Note
Go to the end to download the full example code.
Parquet Profiling
ydata-profiling provides a convenient way to profile Parquet files using the ProfileReport class. Their documentation provides options for profiling large datasets. This example describes an alternative approach.
In cases where a parquet may be very wide, and you want to profile it column by column, you can use the ParquetProfileReport class from the parq_tools.utils.profile_utils module. This allows you to generate a profile report by loading columns in batches, reducing memory consumption.
import tempfile
import pandas as pd
from pathlib import Path
from parq_tools import ParquetProfileReport
Create a Parquet file for profiling
temp_dir = Path(tempfile.gettempdir()) / "profile_parquet_example"

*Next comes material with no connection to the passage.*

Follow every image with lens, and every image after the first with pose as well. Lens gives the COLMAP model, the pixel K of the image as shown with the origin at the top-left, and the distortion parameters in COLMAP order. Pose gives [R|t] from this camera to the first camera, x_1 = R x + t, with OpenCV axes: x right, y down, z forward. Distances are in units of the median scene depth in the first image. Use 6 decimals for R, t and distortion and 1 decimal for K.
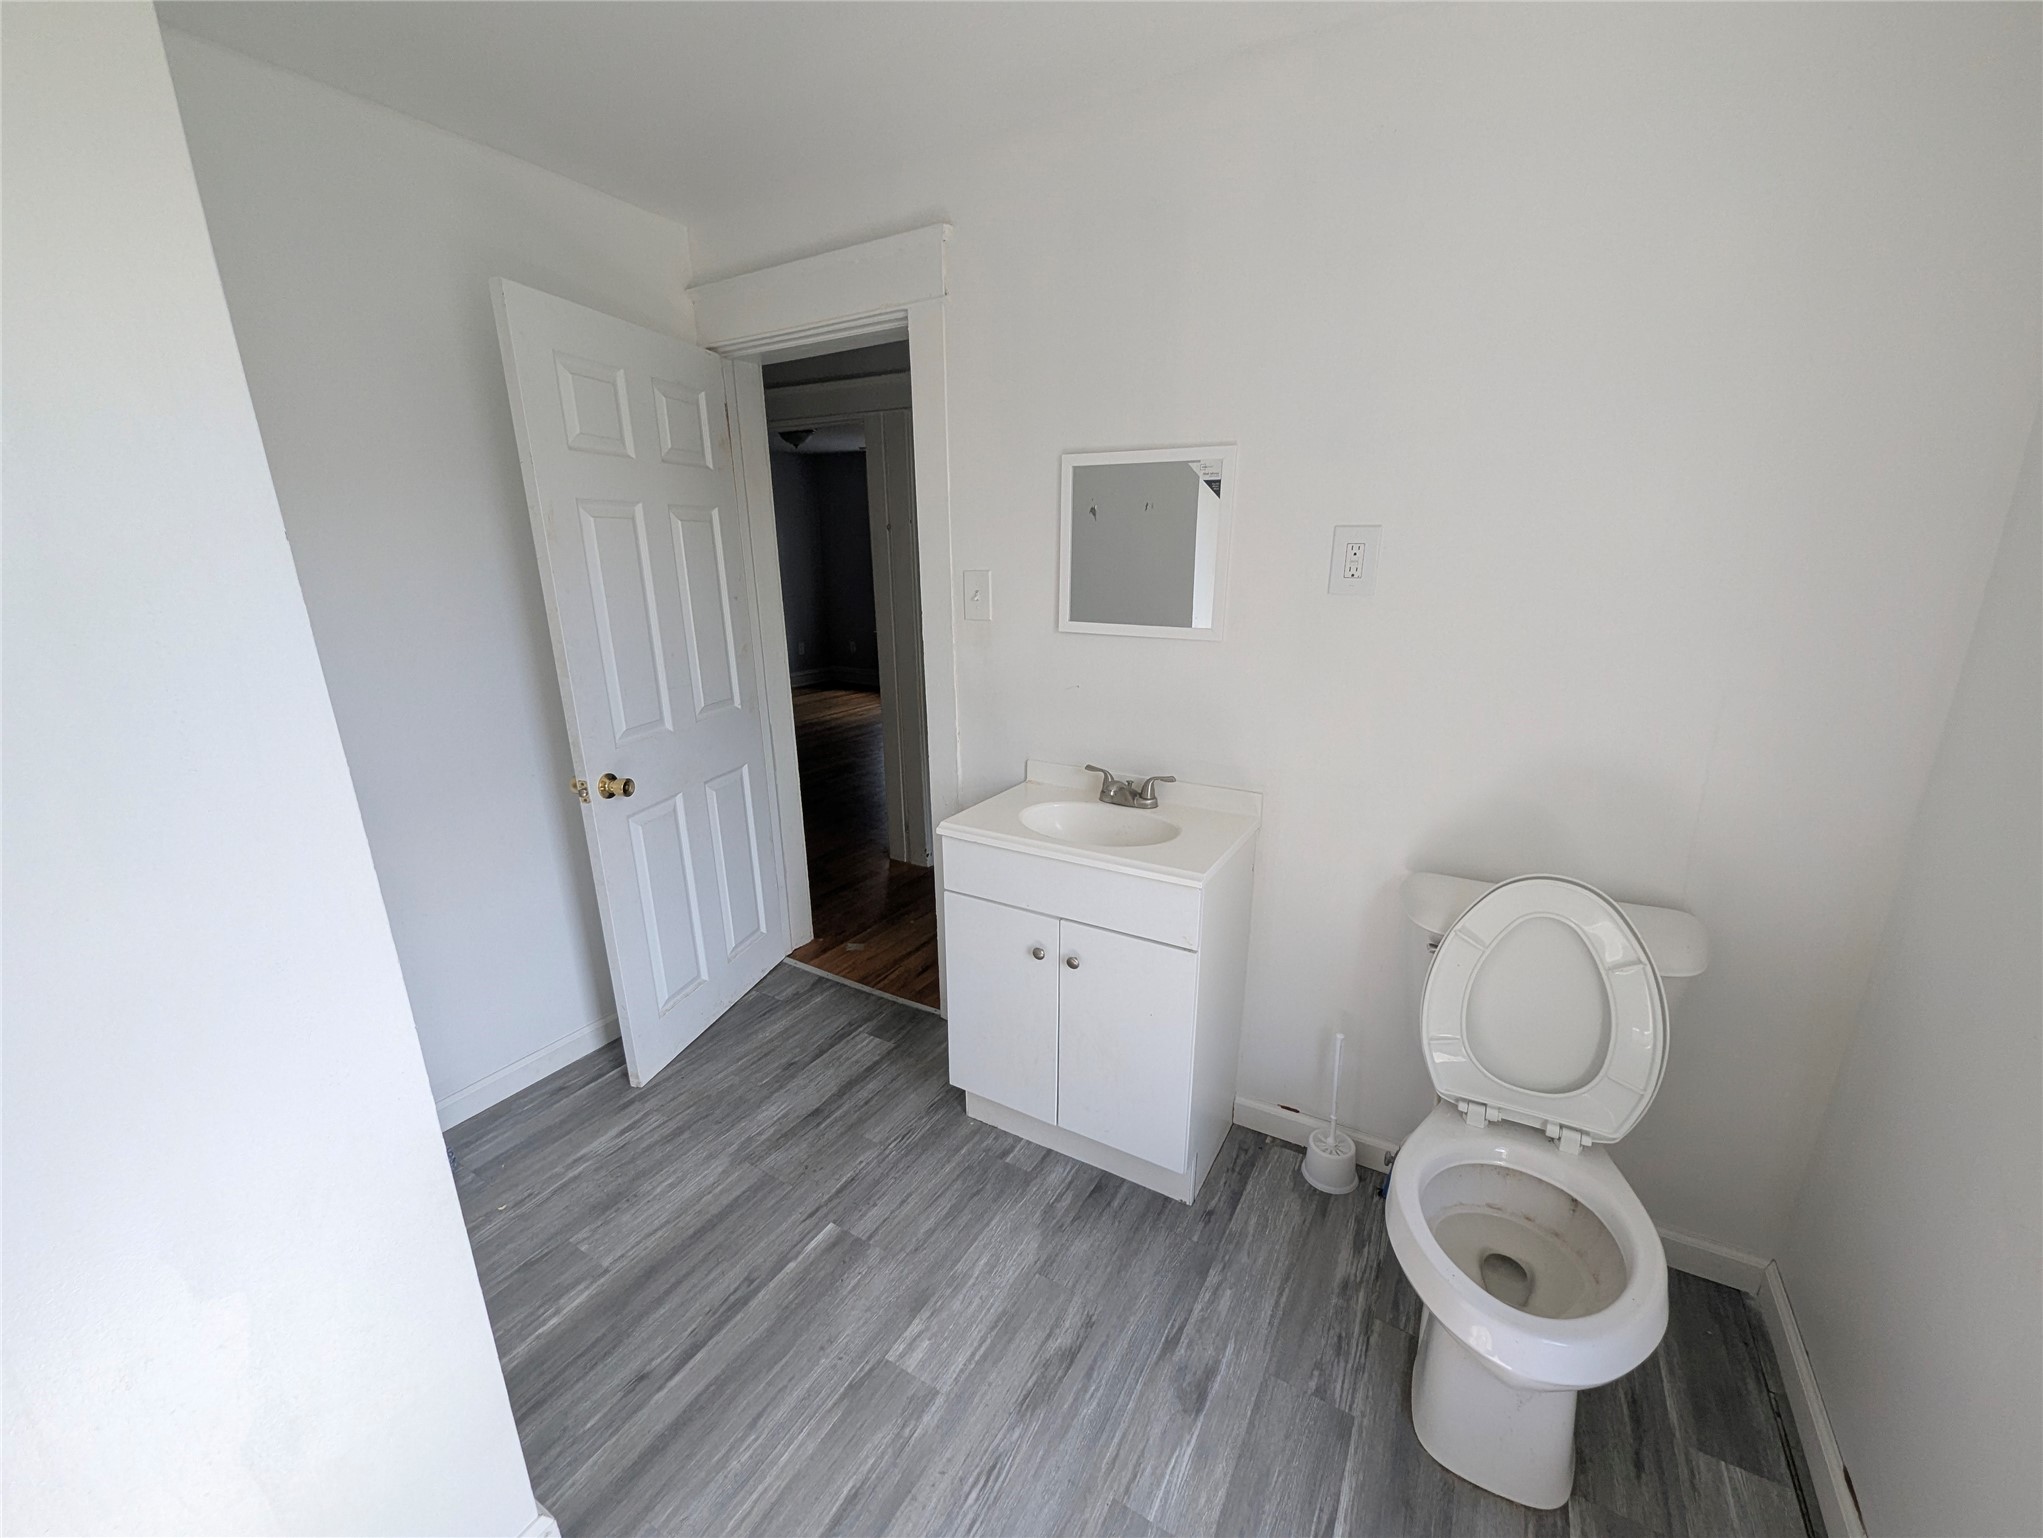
lens RADIAL K [[811.2, 0, 1023.0], [0, 811.2, 776.8], [0, 0, 1]] dist [0.000187, -0.000213]
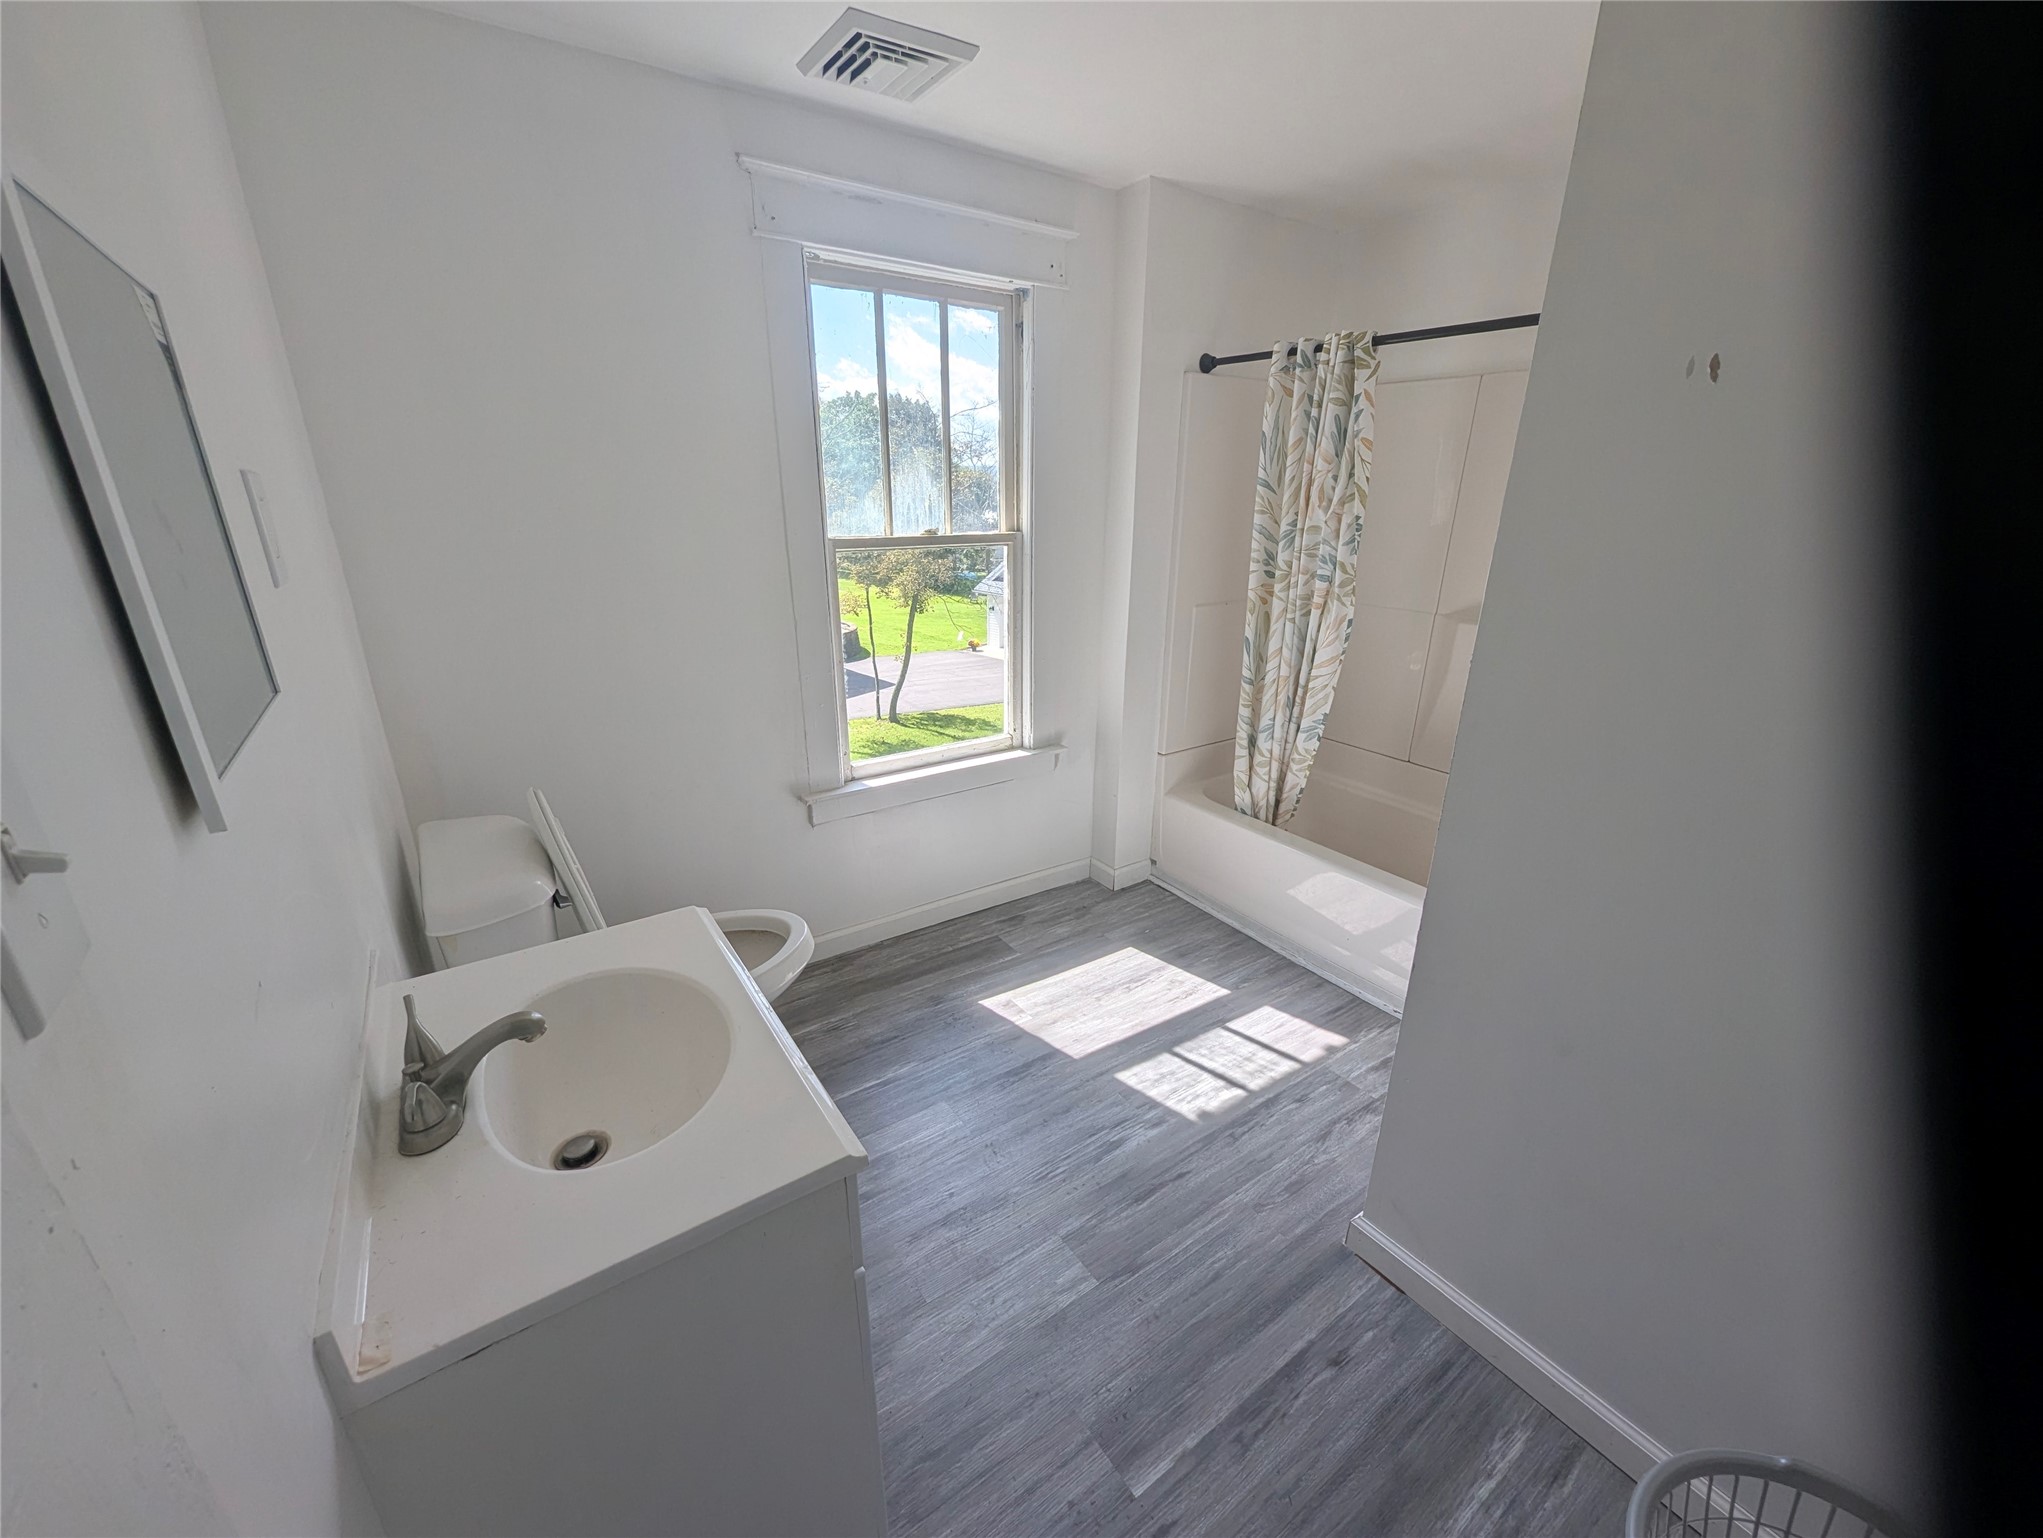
lens RADIAL K [[811.2, 0, 1022.2], [0, 811.2, 776.7], [0, 0, 1]] dist [0.000187, -0.000213]
pose [[-0.909126, -0.135309, 0.393932, -0.388067], [0.115374, 0.826953, 0.550307, -0.407845], [-0.400224, 0.545748, -0.736193, 1.391994]]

temp_dir.mkdir(parents=True, exist_ok=True)
# Create a sample DataFrame and save as Parquet
df = pd.DataFrame({
"col1": range(100),
"col2": ["a"] * 100,
"col3": [True, False] * 50,
})
parquet_path = temp_dir / "example.parquet"

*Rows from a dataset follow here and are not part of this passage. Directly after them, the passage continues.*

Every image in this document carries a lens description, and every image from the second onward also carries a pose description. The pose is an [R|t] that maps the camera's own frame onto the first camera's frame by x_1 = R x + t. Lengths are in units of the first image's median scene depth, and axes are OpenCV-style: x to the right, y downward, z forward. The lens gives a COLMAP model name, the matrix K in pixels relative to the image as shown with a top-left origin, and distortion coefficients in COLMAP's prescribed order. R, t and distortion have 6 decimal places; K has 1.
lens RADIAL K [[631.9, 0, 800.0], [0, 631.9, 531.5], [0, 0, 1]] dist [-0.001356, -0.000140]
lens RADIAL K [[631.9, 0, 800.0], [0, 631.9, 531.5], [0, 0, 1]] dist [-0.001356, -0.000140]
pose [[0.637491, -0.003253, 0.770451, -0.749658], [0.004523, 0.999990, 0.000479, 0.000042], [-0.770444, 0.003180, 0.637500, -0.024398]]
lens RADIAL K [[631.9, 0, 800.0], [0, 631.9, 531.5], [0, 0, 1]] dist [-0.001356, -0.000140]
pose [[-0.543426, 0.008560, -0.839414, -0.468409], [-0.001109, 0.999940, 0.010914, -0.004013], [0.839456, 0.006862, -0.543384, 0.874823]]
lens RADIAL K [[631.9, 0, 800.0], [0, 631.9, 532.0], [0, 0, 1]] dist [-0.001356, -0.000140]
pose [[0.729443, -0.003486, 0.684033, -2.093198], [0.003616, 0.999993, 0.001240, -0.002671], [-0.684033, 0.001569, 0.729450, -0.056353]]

df.to_parquet(parquet_path)
Profile by column
The ParquetProfileReport class allows you to profile a Parquet file by loading columns in batches.
While we are profiling 3 columns, the 4th progress step is used to capture the merging process.
report = ParquetProfileReport(
parquet_path=parquet_path,
columns=None, # None means all columns
batch_size=1, # Process 1 column at a time
show_progress=True,
)
report.profile()
report.show()
Profiling columns: 0%| | 0/4 [00:00<?, ?it/s]
Profiling columns: 25%|██▌ | 1/4 [00:00<00:01, 2.32it/s]
Profiling columns: 50%|█████ | 2/4 [00:00<00:00, 3.37it/s]
Profiling columns: 75%|███████▌ | 3/4 [00:00<00:00, 3.78it/s]
Profiling columns: 100%|██████████| 4/4 [00:01<00:00, 3.98it/s]
Profiling columns: 100%|██████████| 4/4 [00:01<00:00, 3.66it/s]
0%| | 0/3 [00:00<?, ?it/s]
100%|██████████| 3/3 [00:00<00:00, 807.32it/s]
Run native ydata-profiling
As expected the native report runs faster, and only requires 3 steps.
report = ParquetProfileReport(
parquet_path=parquet_path,
batch_size=None, # None batch size will run standard ydata-profiling ProfileReport
show_progress=True,
)
report.profile().show()
0%| | 0/3 [00:00<?, ?it/s]
100%|██████████| 3/3 [00:00<00:00, 100663.30it/s]
Total running time of the script: (0 minutes 2.447 seconds)